Publisher: Cannongate Books
Release Date: 9th May 2013
Edition: ebook, review/purchased copy
Other Titles by this Author: The Last Family in England, The Dead Father’s Club, Samuel Blink and the Forbidden Forest, The Runaway Troll, The Radleys, To Be a Cat
It’s hardest to belong when you’re closest to home...
One wet Friday evening, Professor Andrew Martin of Cambridge University solves the world’s greatest mathematical riddle. Then he disappears.
When he is found walking naked along a motorway, Professor Martin seems different. Besides the lack of clothes, he now finds normal life pointless. His loving wife and teenage son seem repulsive to him. In fact, he hates everyone on the planet. Everyone, that is, except Newton. And he’s a dog.
Can a bit of Debussy and Emily Dickinson keep him from murder? Can the species which invented cheap white wine and peanut butter sandwiches be all that bad? And what is that warm feeling he gets when he looks into his wife’s eyes?

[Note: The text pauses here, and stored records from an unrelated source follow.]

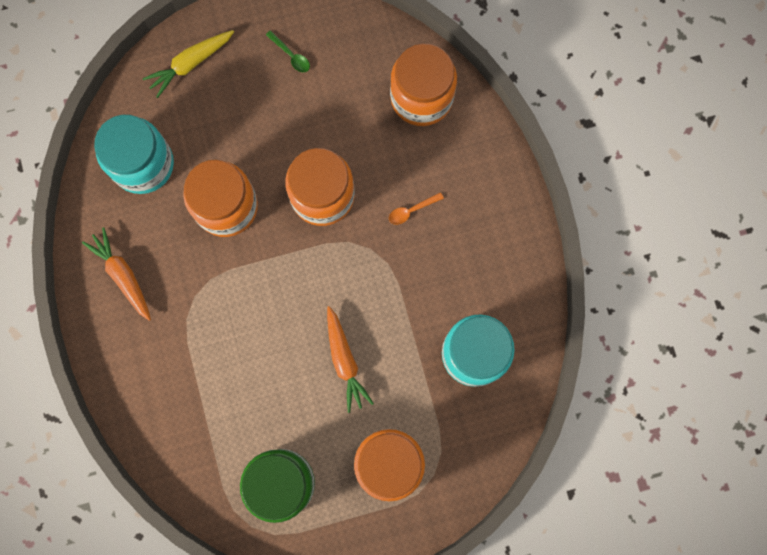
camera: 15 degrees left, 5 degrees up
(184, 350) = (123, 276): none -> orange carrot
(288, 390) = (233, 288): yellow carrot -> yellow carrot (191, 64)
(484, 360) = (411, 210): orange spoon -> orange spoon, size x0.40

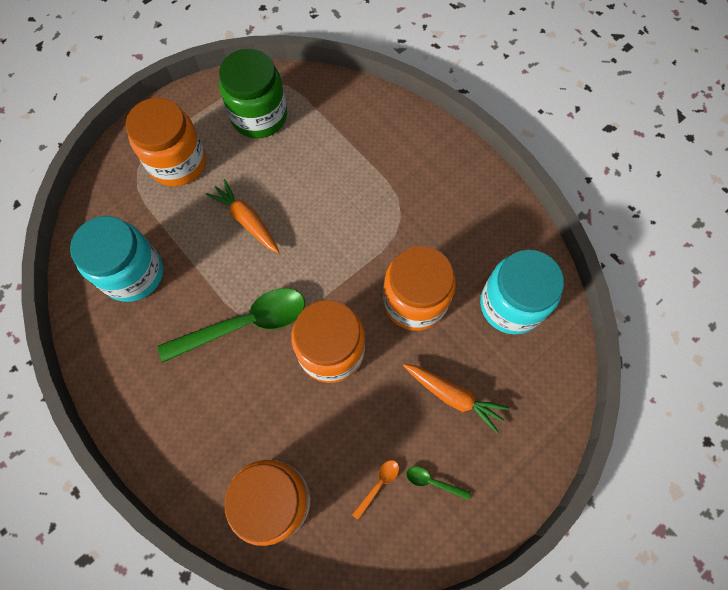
camera: 155 degrees right, 10 degrees down
(123, 276) = (469, 206): orange carrot -> orange carrot (453, 396)
(191, 64) = (526, 423): yellow carrot -> none
(387, 255) = (245, 324): none -> green spoon
(411, 210) = (239, 375): orange spoon -> orange spoon (379, 484)

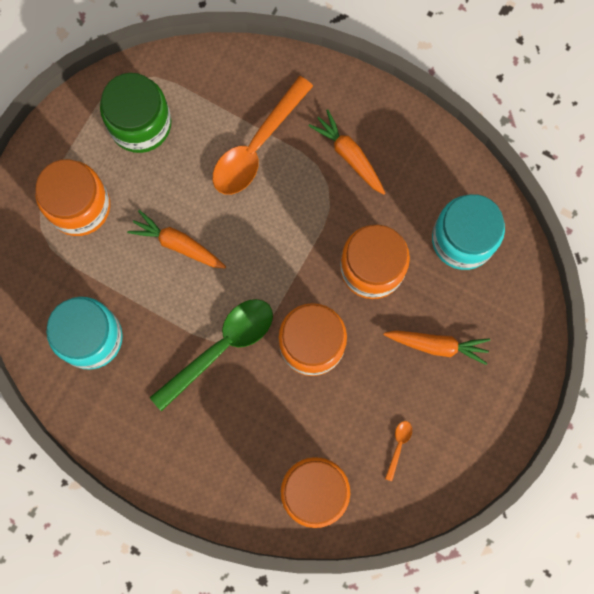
camera: 20 degrees left, 10 degrees up
(350, 164) = (256, 146): none -> orange spoon
(429, 198) = (349, 155): none -> orange carrot
(432, 482) = (444, 426): green spoon -> none

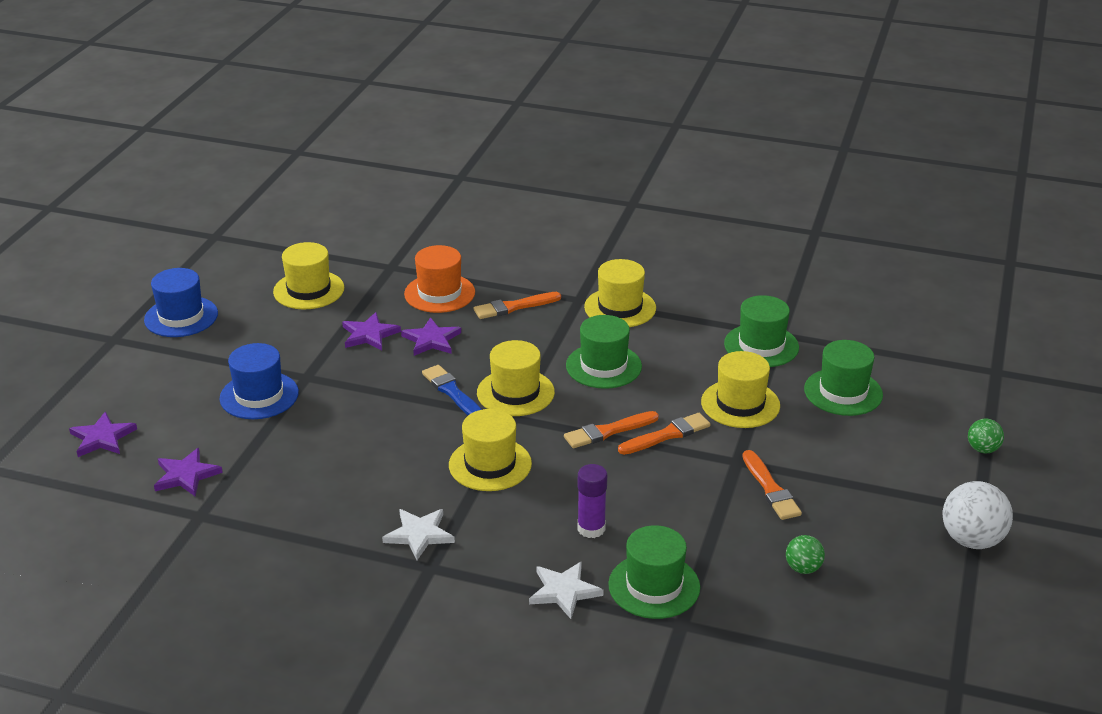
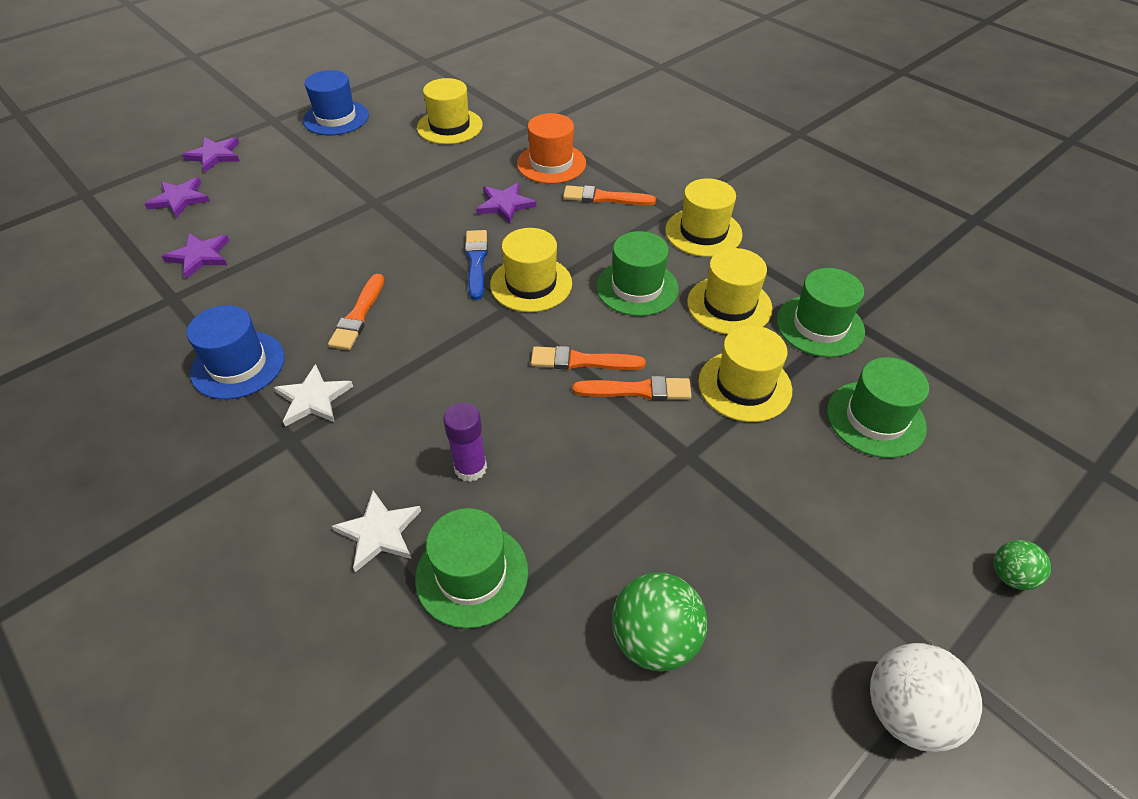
camera: 30 degrees right, 15 degrees up
(259, 395) = (323, 206): blue hat -> blue hat (238, 365)
(369, 335) = (459, 182): purple star -> purple star (215, 155)
(490, 464) = (442, 350): yellow hat -> yellow hat (729, 305)
(770, 489) = (698, 508): orange brush -> orange brush (358, 316)
(803, 568) = (654, 639): green ball -> green ball, size x1.79

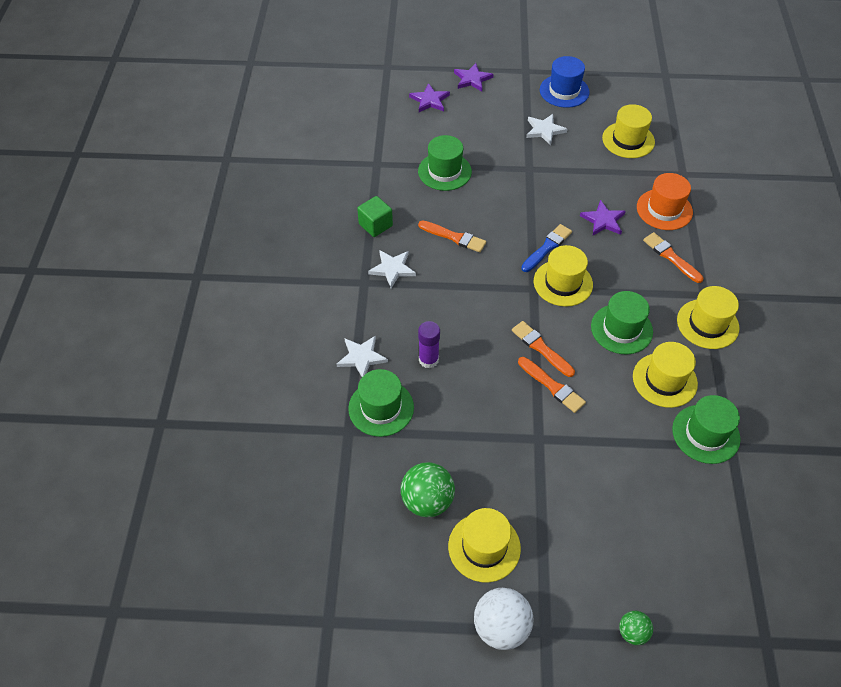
camera: 45 degrees right, 5 degrees up
(200, 256) = (410, 146): purple star -> none
(238, 365) = (375, 225): blue hat -> green cube
(352, 160) = (544, 130): none -> white star
(358, 316) = (454, 237): orange brush -> orange brush turned 120 degrees counterclockwise
(744, 386) = (614, 430): yellow hat -> yellow hat (484, 547)
(875, 419) = (667, 506): green hat -> green hat (444, 171)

The premise of The Humans is both startlingly original and completely obvious and it drew me right in!
The new version of Andrew Martin that narrates The Humans made me think about just how damn weird we humans are. Our rules and regulations, spoken and unspoken, are strange and even a little unnatural; our actions make no sense most of the time; we can be pretty damn stupid; but we’re also pretty wonderful because of that. The kind of everyday things that we do, say and think on a daily basis are given a new light in a way that only through the eyes of an alien would be see.
To give you a taste of the brilliant humour in The Humans: when the alien that takes over Andrew’s body first arrives on earth he reads a copy of Cosmo. That is what he initially bases his ideas of love, sex and relationships on. Naturally, some mishaps ensue. Watching him learn the confusing ways of the world was so endearing and occasionally frustrating, especially involving his new family.
The Humans is thoughtful, hopeful and honest and I loved every page. I now plan to go and devour Matt Haig’s backlist while I wait for his next book.
Thanks to NetGalley/Cannongate for the review copy. However, it wouldn’t download so I had to buy it!